Sturgeon is hugely respected as a political operator: Davidson perhaps even more so, having made the Scottish Conservatives a force to be reckoned with for the first time in decades. Dugdale does her best with a moribund Scottish Labor Party that has lost its sense of self in the face of the SNP’s left-ish, populist-ish stance.
But that doesn’t mean it’s all roses in the garden for female British politicians. And depressingly, it is English Labor MPs who bear the brunt of misogyny. Young woman parliamentarians such as Stella Creasy and Jess Phillips have pointed to the torrents of threats, often of sexual assault, that they receive on social media. One man was jailed for a campaign of abuse against Creasy after she backed a campaign to put more women on banknotes. Phillips recently revealed that she had received 600 rape threats via social media in one night. Prospective mayor of Liverpool Luciana Berger has been on the receiving end of some astonishing misogynistic and anti-Semitic vitriol.
In this, at least his supporters echo some of those of Bernie Sanders, who feel betrayed by the Democrats and are willing to take out that anger on Hillary Clinton’s presidential bid.
But can there be any lessons in Theresa May’s ascent for America? Perhaps.
In the chaotic aftermath of the Europe referendum, when Britain voted to leave the European Union, May managed to appear calm, sensible and grown-up. After David Cameron’s resignation, it was first to be Boris Johnson, the popular face of the Leave campaign, who would stand for Conservative leader and hence Prime Minister. But then his partner-in-Brexit Michael Gove announced that he, too, would stand for leader. Johnson decided to stand aside. Gove failed to get the necessary support from Conservative MPs, who viewed him as having stabbed Johnson in the back. Stephen Crabb, a young pro-Europe candidate, merely elicited shrugs. This left the “race” down to May and another prominent Brexiter, Andrea Leadsom. Leadsom was revealed to have been somewhat creative with her resume, and then, even worse, gave a silly quote to the Times in which she appeared to say that she would be a better prime minister because she had children and cared about the future (the implication being that May, who does not have children, did not). She too, stepped aside. Leaving May, having barely campaigned at all, standing stateswoman-like, the corpses of her foes scattered around her.
In the Brexit vote, May had been a half-hearted campaigner for Remain.

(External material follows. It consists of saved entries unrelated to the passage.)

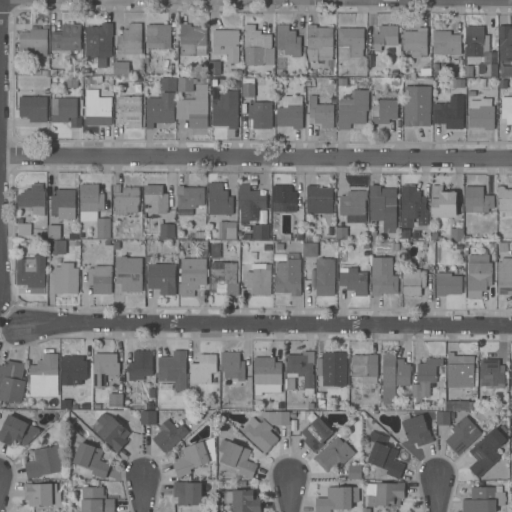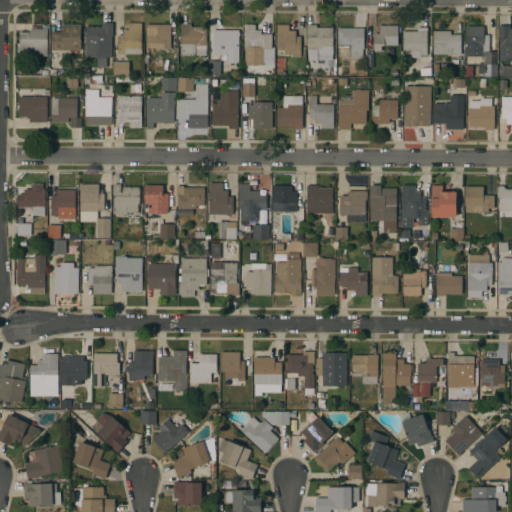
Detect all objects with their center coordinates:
building: (192, 34)
building: (157, 35)
building: (158, 35)
building: (386, 35)
building: (386, 36)
building: (66, 37)
building: (66, 38)
building: (129, 39)
building: (130, 39)
building: (193, 39)
building: (286, 39)
building: (288, 40)
building: (319, 40)
building: (415, 40)
building: (475, 40)
building: (32, 41)
building: (33, 41)
building: (415, 41)
building: (98, 42)
building: (99, 42)
building: (319, 42)
building: (349, 42)
building: (350, 42)
building: (445, 42)
building: (446, 42)
building: (504, 42)
building: (505, 42)
building: (225, 43)
building: (227, 44)
building: (255, 44)
building: (257, 46)
building: (213, 67)
building: (120, 68)
building: (121, 68)
building: (215, 68)
building: (490, 70)
building: (506, 70)
building: (468, 71)
building: (167, 83)
building: (167, 83)
building: (458, 83)
building: (184, 84)
building: (185, 84)
building: (248, 86)
building: (416, 105)
building: (416, 105)
building: (33, 107)
building: (33, 107)
building: (195, 107)
building: (97, 108)
building: (97, 108)
building: (352, 108)
building: (506, 108)
building: (129, 109)
building: (159, 109)
building: (160, 109)
building: (224, 109)
building: (353, 109)
building: (506, 109)
building: (64, 110)
building: (129, 110)
building: (226, 110)
building: (65, 111)
building: (384, 111)
building: (384, 111)
building: (289, 112)
building: (290, 112)
building: (320, 112)
building: (321, 112)
building: (449, 112)
building: (192, 113)
building: (449, 113)
building: (480, 113)
building: (481, 113)
building: (259, 114)
building: (260, 115)
road: (256, 157)
building: (282, 197)
building: (32, 198)
building: (33, 198)
building: (126, 198)
building: (155, 198)
building: (156, 198)
building: (189, 198)
building: (284, 198)
building: (125, 199)
building: (188, 199)
building: (218, 199)
building: (219, 199)
building: (319, 199)
building: (319, 199)
building: (477, 199)
building: (477, 199)
building: (90, 200)
building: (504, 200)
building: (504, 201)
building: (442, 202)
building: (443, 202)
building: (62, 203)
building: (63, 203)
building: (250, 203)
building: (382, 203)
building: (353, 204)
building: (354, 205)
building: (383, 206)
building: (411, 206)
building: (413, 207)
building: (24, 228)
building: (102, 228)
building: (103, 228)
building: (226, 229)
building: (166, 230)
building: (167, 230)
building: (54, 231)
building: (226, 231)
building: (260, 231)
building: (260, 231)
building: (341, 233)
building: (405, 234)
building: (456, 234)
building: (56, 246)
building: (56, 246)
building: (309, 249)
building: (310, 249)
building: (31, 272)
building: (32, 273)
building: (128, 273)
building: (130, 273)
building: (192, 274)
building: (477, 274)
building: (478, 274)
building: (191, 275)
building: (288, 275)
building: (504, 275)
building: (288, 276)
building: (323, 276)
building: (323, 276)
building: (382, 276)
building: (505, 276)
building: (161, 277)
building: (161, 277)
building: (223, 277)
building: (224, 277)
building: (64, 278)
building: (66, 278)
building: (99, 278)
building: (353, 278)
building: (100, 279)
building: (258, 279)
building: (383, 279)
building: (448, 279)
building: (257, 280)
building: (352, 280)
building: (412, 281)
building: (413, 281)
building: (447, 283)
road: (267, 324)
building: (104, 363)
building: (140, 364)
building: (141, 364)
building: (232, 364)
building: (363, 364)
building: (232, 365)
building: (364, 365)
building: (74, 366)
building: (172, 366)
building: (301, 366)
building: (104, 367)
building: (202, 368)
building: (203, 368)
building: (332, 368)
building: (332, 368)
building: (510, 368)
building: (511, 368)
building: (72, 369)
building: (173, 369)
building: (302, 369)
building: (459, 371)
building: (459, 371)
building: (490, 371)
building: (492, 372)
building: (43, 375)
building: (266, 375)
building: (267, 375)
building: (392, 375)
building: (393, 375)
building: (44, 376)
building: (425, 377)
building: (11, 380)
building: (11, 381)
building: (115, 399)
building: (294, 414)
building: (274, 416)
building: (148, 417)
building: (276, 417)
building: (443, 417)
building: (416, 429)
building: (16, 430)
building: (17, 430)
building: (110, 430)
building: (111, 430)
building: (416, 430)
building: (259, 433)
building: (315, 433)
building: (316, 433)
building: (464, 433)
building: (261, 434)
building: (168, 435)
building: (169, 435)
building: (461, 435)
building: (485, 451)
building: (333, 453)
building: (334, 454)
building: (195, 455)
building: (383, 455)
building: (384, 455)
building: (483, 456)
building: (235, 457)
building: (237, 457)
building: (90, 458)
building: (92, 458)
building: (190, 458)
building: (45, 461)
building: (44, 462)
building: (355, 471)
building: (188, 492)
building: (39, 493)
building: (187, 493)
building: (41, 494)
road: (144, 494)
road: (291, 494)
building: (383, 494)
building: (387, 494)
road: (439, 494)
building: (337, 498)
building: (93, 499)
building: (336, 499)
building: (483, 499)
building: (484, 499)
building: (95, 500)
building: (242, 500)
building: (243, 500)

Previously, she had been a long-serving home secretary with a mixed record, widely pilloried for her support for increased online surveillance powers, but acknowledged as having done some good for minority communities by reining in the police’s power to “stop and search,” a power seen as wielded disproportionately against minorities.
But amidst the Brexit chaos and the sheer incompetence of her rivals, May’s establishment credentials — her utter mainstreamness — were oddly reassuring. Many liberals breathed a sigh of relief that, frankly, someone was in charge again, like a stern headmistress walking into a room of rowdy children just as things were getting out of hand. A poll this week put support for the Conservatives at 43 percent, astonishingly high numbers given that, in Britain’s first-past-the-post system, a figure in the mid-to-high 30s is almost a guarantee of government. This will settle down, certainly, but nonetheless the feeling of gratitude remained when Britons watched her share a platform with Angela Merkel, thoughts of the alternatives too horrific to contemplate (ask John Kerry).
Can Hillary Clinton have the same appeal to the deeper parts of the American psyche? Faced with Trump’s outbursts, will Americans vote for maturity? It’s hard to say — after all, in Britain we only sloped back to the center after our moment of madness.